■ **Task objective**
From the first line to the last, transcribe the data exactly and skip the pictures.

■ **Data shown**
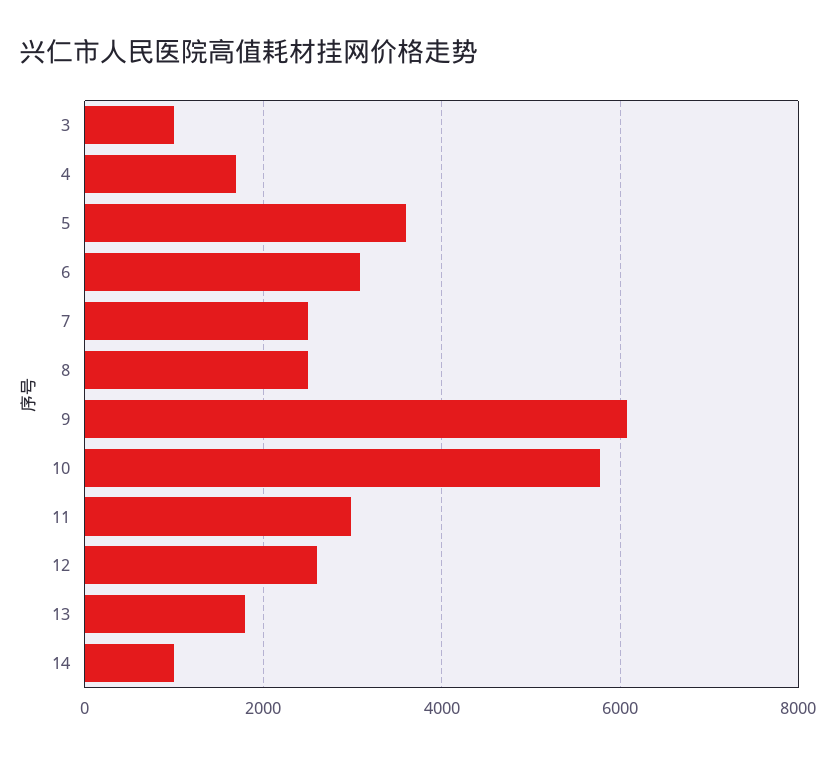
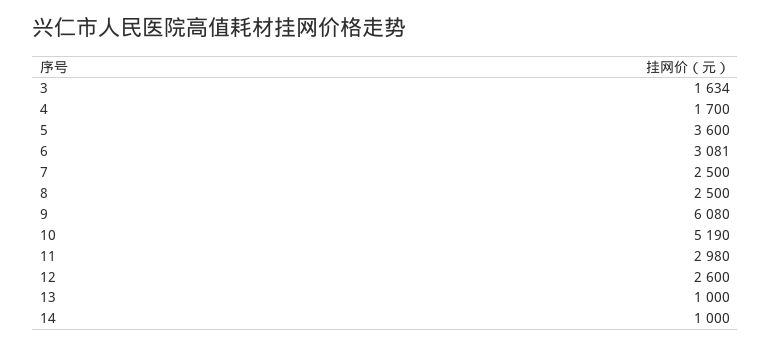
  {
-   "3": 1000,
+   "3": 1634,
    "4": 1700,
    "5": 3600,
    "6": 3081,
    "7": 2500,
    "8": 2500,
    "9": 6080,
-   "10": 5800,
+   "10": 5190,
    "11": 2980,
    "12": 2600,
-   "13": 1800,
+   "13": 1000,
    "14": 1000
  }

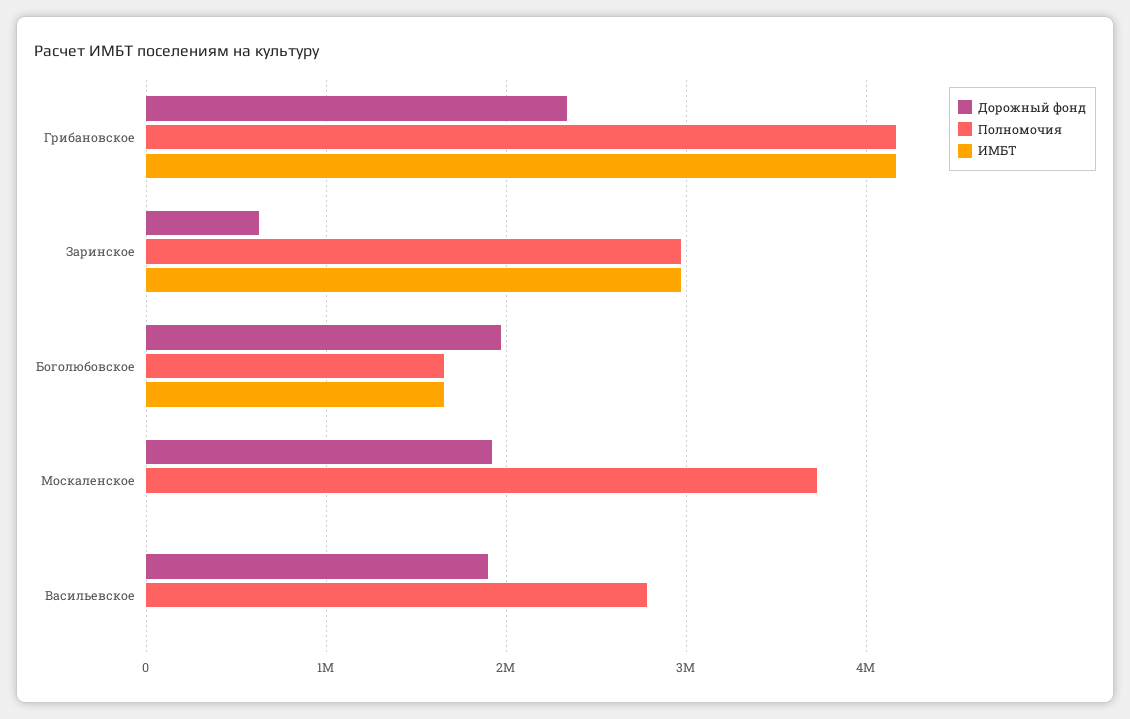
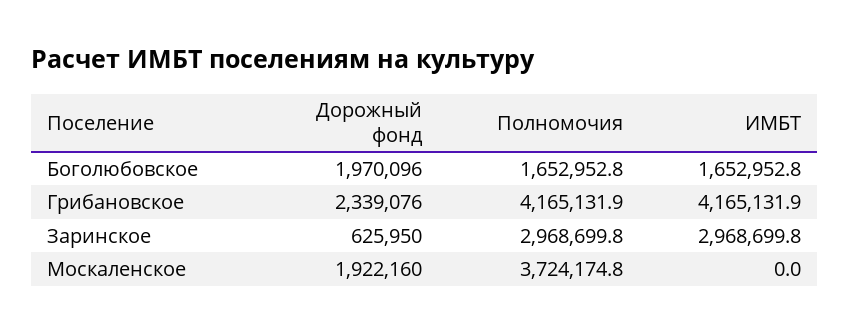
  {
    "Дорожный фонд": {
      "Грибановское": 2339076,
      "Заринское": 625950,
      "Боголюбовское": 1970096,
-     "Москаленское": 1922160,
+     "Москаленское": 1922160
-     "Васильевское": 1900000
    },
    "Полномочия": {
      "Грибановское": 4165131.9,
      "Заринское": 2968699.8,
      "Боголюбовское": 1652952.8,
-     "Москаленское": 3724174.8,
+     "Москаленское": 3724174.8
-     "Васильевское": 2800000
    },
    "ИМБТ": {
      "Грибановское": 4165131.9,
      "Заринское": 2968699.8,
      "Боголюбовское": 1652952.8,
-     "Москаленское": 0,
+     "Москаленское": 0
-     "Васильевское": 0
    }
  }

■ **Written response**
  {
-   "3": 1000,
+   "3": 1634,
    "4": 1700,
    "5": 3600,
    "6": 3081,
    "7": 2500,
    "8": 2500,
    "9": 6080,
-   "10": 5800,
+   "10": 5190,
    "11": 2980,
    "12": 2600,
-   "13": 1800,
+   "13": 1000,
    "14": 1000
  }

  {
    "Дорожный фонд": {
      "Грибановское": 2339076,
      "Заринское": 625950,
      "Боголюбовское": 1970096,
-     "Москаленское": 1922160,
+     "Москаленское": 1922160
-     "Васильевское": 1900000
    },
    "Полномочия": {
      "Грибановское": 4165131.9,
      "Заринское": 2968699.8,
      "Боголюбовское": 1652952.8,
-     "Москаленское": 3724174.8,
+     "Москаленское": 3724174.8
-     "Васильевское": 2800000
    },
    "ИМБТ": {
      "Грибановское": 4165131.9,
      "Заринское": 2968699.8,
      "Боголюбовское": 1652952.8,
-     "Москаленское": 0,
+     "Москаленское": 0
-     "Васильевское": 0
    }
  }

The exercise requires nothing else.